The problem with both the arguments OCLC makes and many of the arguments for openness seem to be predicated on the view that bibliographic data are largely inert, lifeless “records” and that these records are the units that should be distributed and consumed.
Nothing could be further from the truth.
The above quote is just one small piece of a posting by John Wilkin on the Open Knowledge Foundation blog. In it he plants a flag for the library profession to drive towards with bibliographic data that is published in a fine-grained, easily recombined manner. In being too focused on silos of "lifeless records" (WorldCat, local ILSs, Open Library, etc.), he suggests that the profession is missing out on ways we (and our users!) can combine and enhance bibliographic data. John's statement is in parallel with a growing movement towards linked data, a movement that encompasses a reinvigorating of bibliographic description using FRBR and RDA (the current and progressive best thinking of the library community) with the foundational elements of the "semantic web" vision. For more on the latter, see the work of the W3C-supported Library Linked Data Incubator Group and the work of Karen Coyle and Diane Hillman, among others.
On a related note, the JISC community in the UK has also published the Open Bibliographic Data Guide. "It is about the business cases for Open Bibliographic Data – releasing some or all of a library’s catalogue records for open use and re-use by others."
But thanks to a pair of young British entrepreneurs, students who do want both a business education and the credential to prove it can now pursue their studies at the same time as they “poke” their friends, tag photos, update their relationship status or harvest their virtual crops on FarmVille.
The London School of Business and Finance Global M.B.A. bills itself as “the world’s first internationally recognized M.B.A. to be delivered through a Facebook application.”
Hmm -- meet the students where they are? This story from the New York Times outlines an MBA program that is fully immersed in the Facebook environment. I wonder if the completion rate of a Facebook-based program will be higher than that of other online systems because users spend more time in the Facebook environment. [Via Steven Bell]
Last Friday I ran WhereCamp5280 in Denver, which attracted over 70 people (many from out of state and a couple from Canada), used thousands of dollars from top-tier sponsors and was organized in probably less than six hours total. An unconference is a conference in the loosest of terms. People show up, we build our own agenda and then go for it. Here I'll describe how it was run.
Steve Coast, a guest author for ReadWriteWeb, give this how-to guide for planning an unconference. An unconference is a relatively new style of event where the content of the meeting is defined by the people who show up and participate. The common guidelines for such meetings ((These rules are common, but I found them most clearly expressed at the Scratchpad Wikia.)) are: 1) The people who come are the best people who could have come; 2) Whatever happens is the only thing that could have happened; 3) It starts when it starts; 4) It's over when it's over; and 5) Exercise the Law of Two Feet.
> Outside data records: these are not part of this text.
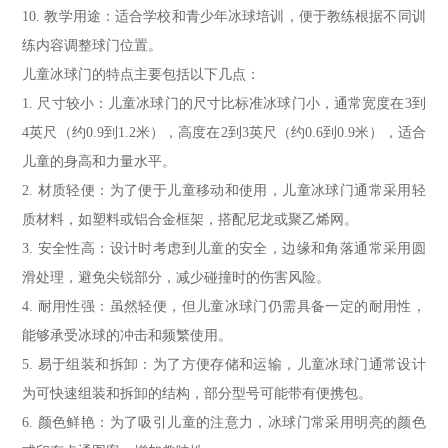
10. 教学用途：适合学校和青少年冰球培训，便于教练根据不同训
练内容调整球门位置。
儿童冰球门的特点主要包括以下几点：
1. 尺寸较小：儿童冰球门的尺寸比标准冰球门小，通常宽度在3到
4英尺（约0.9到1.2米），高度在2到3英尺（约0.6到0.9米），适合
儿童的身高和力量水平。
2. 材质轻便：为了便于儿童移动和使用，儿童冰球门通常采用轻
质材料，如塑料或铝合金框架，搭配尼龙或聚乙烯网。
3. 安全性高：设计时考虑到儿童的安全，边缘和角落通常采用圆
滑处理，避免尖锐部分，减少碰撞时的伤害风险。
4. 耐用性强：虽然轻便，但儿童冰球门仍需具备一定的耐用性，
能够承受冰球的冲击和频繁使用。
5. 易于组装和拆卸：为了方便存储和运输，儿童冰球门通常设计
为可快速组装和拆卸的结构，部分型号可能带有便携包。
6. 颜色鲜艳：为了吸引儿童的注意力，冰球门常采用明亮的颜色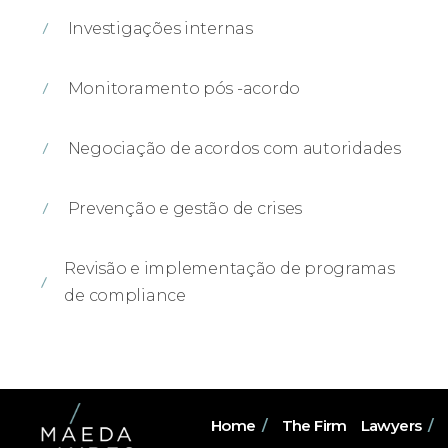
Investigações internas
Monitoramento pós -acordo
Negociação de acordos com autoridades
Prevenção e gestão de crises
Revisão e implementação de programas
de compliance
Home
/
The Firm
Lawyers
/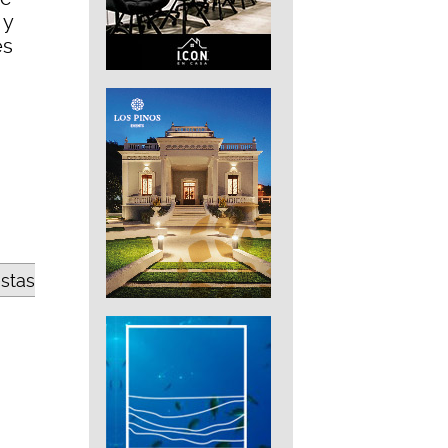
 y
es
estas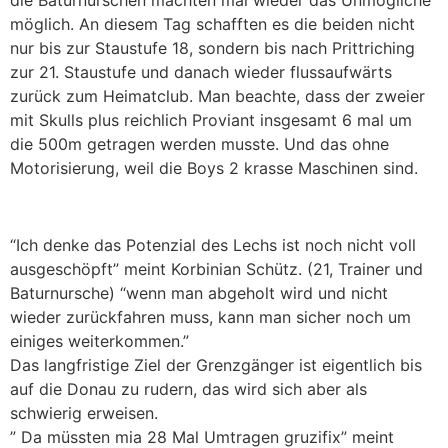
möglich. An diesem Tag schafften es die beiden nicht
nur bis zur Staustufe 18, sondern bis nach Prittriching
zur 21. Staustufe und danach wieder flussaufwärts
zurück zum Heimatclub. Man beachte, dass der zweier
mit Skulls plus reichlich Proviant insgesamt 6 mal um
die 500m getragen werden musste. Und das ohne
Motorisierung, weil die Boys 2 krasse Maschinen sind.
“Ich denke das Potenzial des Lechs ist noch nicht voll
ausgeschöpft” meint Korbinian Schütz. (21, Trainer und
Baturnursche) “wenn man abgeholt wird und nicht
wieder zurückfahren muss, kann man sicher noch um
einiges weiterkommen.”
Das langfristige Ziel der Grenzgänger ist eigentlich bis
auf die Donau zu rudern, das wird sich aber als
schwierig erweisen.
” Da müssten mia 28 Mal Umtragen gruzifix” meint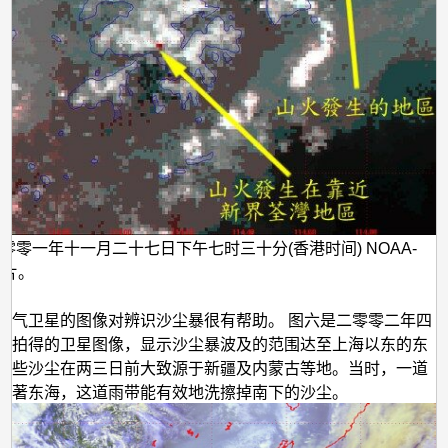
零零一年十一月二十七日下午七时三十分(香港时间) NOAA-
图片。
天气卫星的图像对辨识沙尘暴很有帮助。 图六是二零零二年四
午拍得的卫星图像，显示沙尘暴波及的范围达至上海以东的东
这些沙尘在两三日前大致源于新疆及内蒙古等地。当时，一道
盖著东海，这道雨带能有效地洗擦掉南下的沙尘。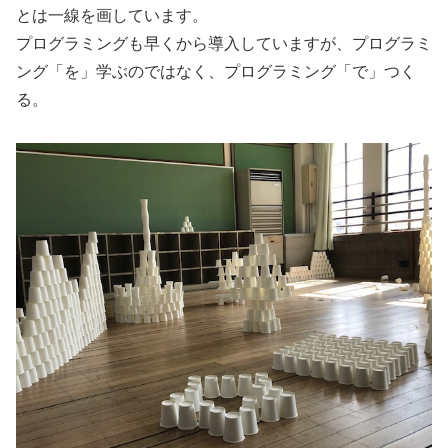
とは一線を画しています。
プログラミングも早くから導入していますが、プログラミ
ング「を」学ぶのではなく、プログラミング「で」つく
る。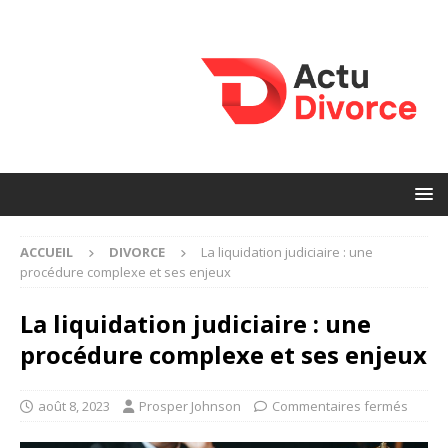
ACCUEIL
DIVORCE
La liquidation judiciaire : une
procédure complexe et ses enjeux
La liquidation judiciaire : une
procédure complexe et ses enjeux
août 8, 2023
Prosper Johnson
Commentaires fermés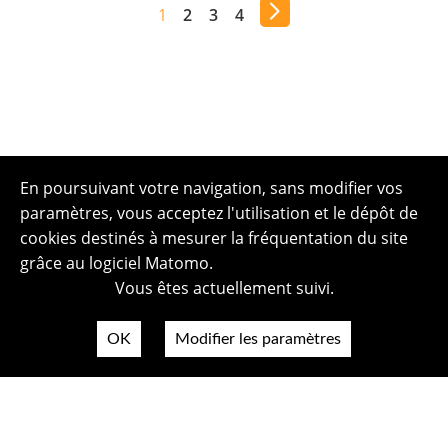
1
2
3
4
En poursuivant votre navigation, sans modifier vos
paramètres, vous acceptez l'utilisation et le dépôt de
cookies destinés à mesurer la fréquentation du site
grâce au logiciel Matomo.
Vous êtes actuellement suivi.
OK
Modifier les paramètres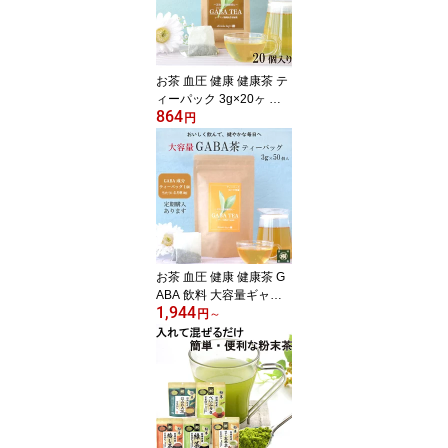
ラックス 安眠 ダイエッ
トに 高品質 一番茶 ギャ
バ茶
お茶 血圧 健康 健康茶 テ
ィーパック 3g×20ヶ 血
864
圧 GABA 飲料 ティーバ
円
ッグ 静岡産100％ 国産
健康茶 お茶パック 日本
茶 静岡茶 GABA gaba リ
ラックス 安眠 ダイエッ
トに忙しい会社員・主婦
の味方！
お茶 血圧 健康 健康茶 G
ABA 飲料 大容量ギャバ
1,944
ロン茶 ティーパック 3g×
円
～
50ヶ 静岡産100％ 国産
冷茶 茶葉 お茶の葉桐 健
康茶 お茶パック 日本茶
静岡茶 gaba リラックス
安眠 ダイエットに忙しい
会社員・主婦の味方！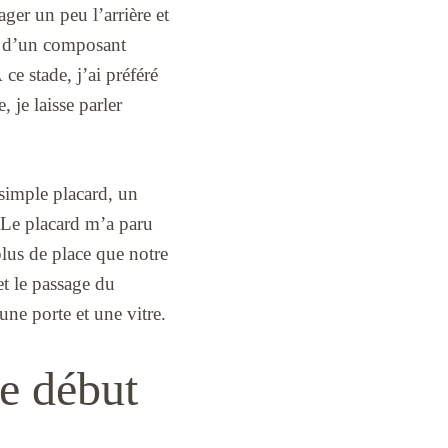
ger un peu l’arrière et
jà d’un composant
 ce stade, j’ai préféré
 je laisse parler
 simple placard, un
. Le placard m’a paru
lus de place que notre
et le passage du
une porte et une vitre.
le début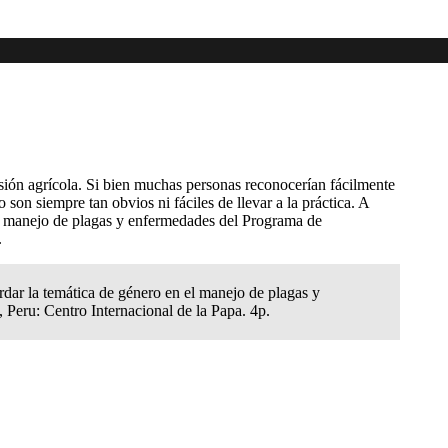
 y respuestas frecuentes sobre la
nsión agrícola. Si bien muchas personas reconocerían fácilmente
 son siempre tan obvios ni fáciles de llevar a la práctica. A
 en manejo de plagas y enfermedades del Programa de
.
ar la temática de género en el manejo de plagas y
 Peru: Centro Internacional de la Papa. 4p.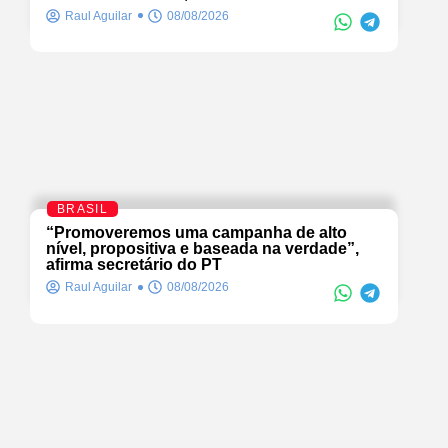
Raul Aguilar
08/08/2026
BRASIL
“Promoveremos uma campanha de alto
nível, propositiva e baseada na verdade”,
afirma secretário do PT
Raul Aguilar
08/08/2026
The last might take some more explanation; it means: "If you are not learning or contributing to a talk or presentation or discussion it is your responsibility to find somewhere where you can contribute or learn."
In my experience, the unconference format is great if you want a group to brainstorm around a central idea or if you want to promote professional networking connections among a group. If you are looking for a particular outcome or have a specific agenda, this format does not work well.